To say that Dixie, Butter Rum, Penny and Henrietta are spoiled is putting it mildly.
Their luxurious coop, which is 12 feet tall, has a fancy chandelier, a spiral staircase and a wallpapered interior, along with a Dutch door and two windows.
Shingles cover the seven angles on the pitched roof, and the slanted walls are 6 feet wide on the bottom and 8 feet wide on the top.
“It’s called a Kentucky Coop,” said Mr. Woolever.
On the roof is a copper weathervane in the shape of a rooster.
“The coop cost about $15,000 and took a year to build,” Mr. Woolever told the News-Press during working hours at his business, Bob Woolever’s Tire Shoppe on South Fairview Avenue in Goleta.
“I’m the third generation owner. My grandpa, Robert Harrison Archibald Woolever, started it in 1960, and then my father, who has the same name, ran it,” said Mr. Woolever, who was born at St. Francis Hospital in 1963 and graduated from San Marcos High School in 1981.
He and his wife, who will be married 29 years Oct. 24, were novices at raising chickens when the idea of building a coop came to Mr. Woolever at the start of the pandemic.
“We weren’t able to travel, and we had just lost our two labs, Bonnie, 11, and Sonny, 15. I was interested in chickens and thought it would be a fun little hobby. I drew up a design on paper for our friend, Richard Gushwa of Buellton, to build,” Mr. Woolever said. “It turned out to be an amazing coop.
It’s made of reclaimed redwood and pine. We bought the chandelier at a thrift store, and it lights at night. The wallpaper has a chicken theme, and the spiral staircase, which is outside, came from a friend who has a coop.”
There are signs that say “Fresh Eggs” and “Chicken Crossing.”
“We bought them at an antique store in Orcutt. My sister Kim Woolever made the one that says ‘Woolever Coop.’ It is also predator proof because there is a Cooper’s hawk lurking in a pine tree behind the house.”

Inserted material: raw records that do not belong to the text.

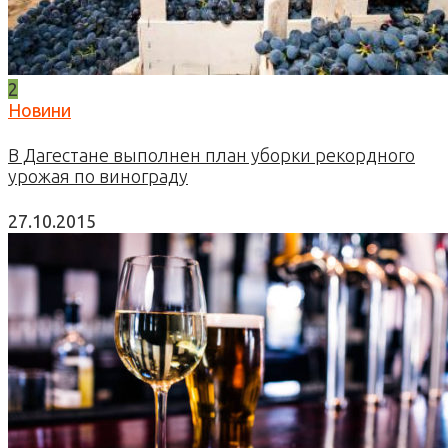
2
Новини
В Дагестане выполнен план уборки рекордного
урожая по винограду
27.10.2015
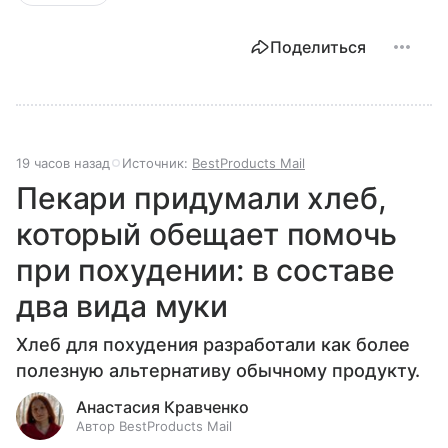
Поделиться
19 часов назад
Источник:
BestProducts Mail
Пекари придумали хлеб,
который обещает помочь
при похудении: в составе
два вида муки
Хлеб для похудения разработали как более
полезную альтернативу обычному продукту.
Анастасия Кравченко
Автор BestProducts Mail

When the coop was finished, the couple bought what they thought were four hens and named them Henrietta, a Rhode Island Red; Dixie, a Plymouth Rock, and Butter Rum and Penny, two Easter Eggers.
“But after a week, we discovered Henrietta was a rooster, and we decided not to change his name. Henrietta rules the roost. He mates 15 times a day,” said Mr. Woolever.

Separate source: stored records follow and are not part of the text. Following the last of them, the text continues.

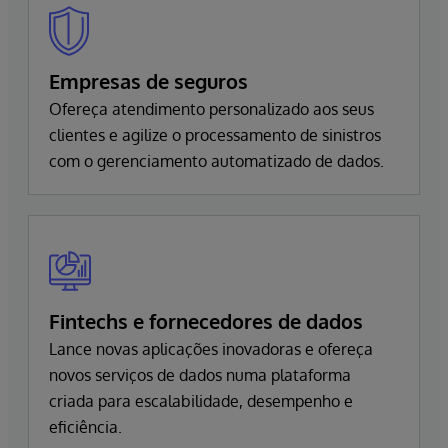
Empresas de seguros
Ofereça atendimento personalizado aos seus
clientes e agilize o processamento de sinistros
com o gerenciamento automatizado de dados.
Fintechs e fornecedores de dados
Lance novas aplicações inovadoras e ofereça
novos serviços de dados numa plataforma
criada para escalabilidade, desempenho e
eficiência.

“He also crows at 4 a.m., and our neighbor’s house is about 6 feet away.
So Henrietta sleeps in a dog carrier in our garage. My wife lets him out about 8 a.m., and he walks through the house and then runs to the coop to be with his girls. It’s the funniest thing to watch the way he runs,” said Mr. Woolever, who received a special gift from his wife at Christmas.
“It’s a harness with a leash so I can walk Henrietta.”
When the chickens aren’t enjoying the comforts of their fancy abode, they are free to stroll around the backyard “destroying all our plants,” he said.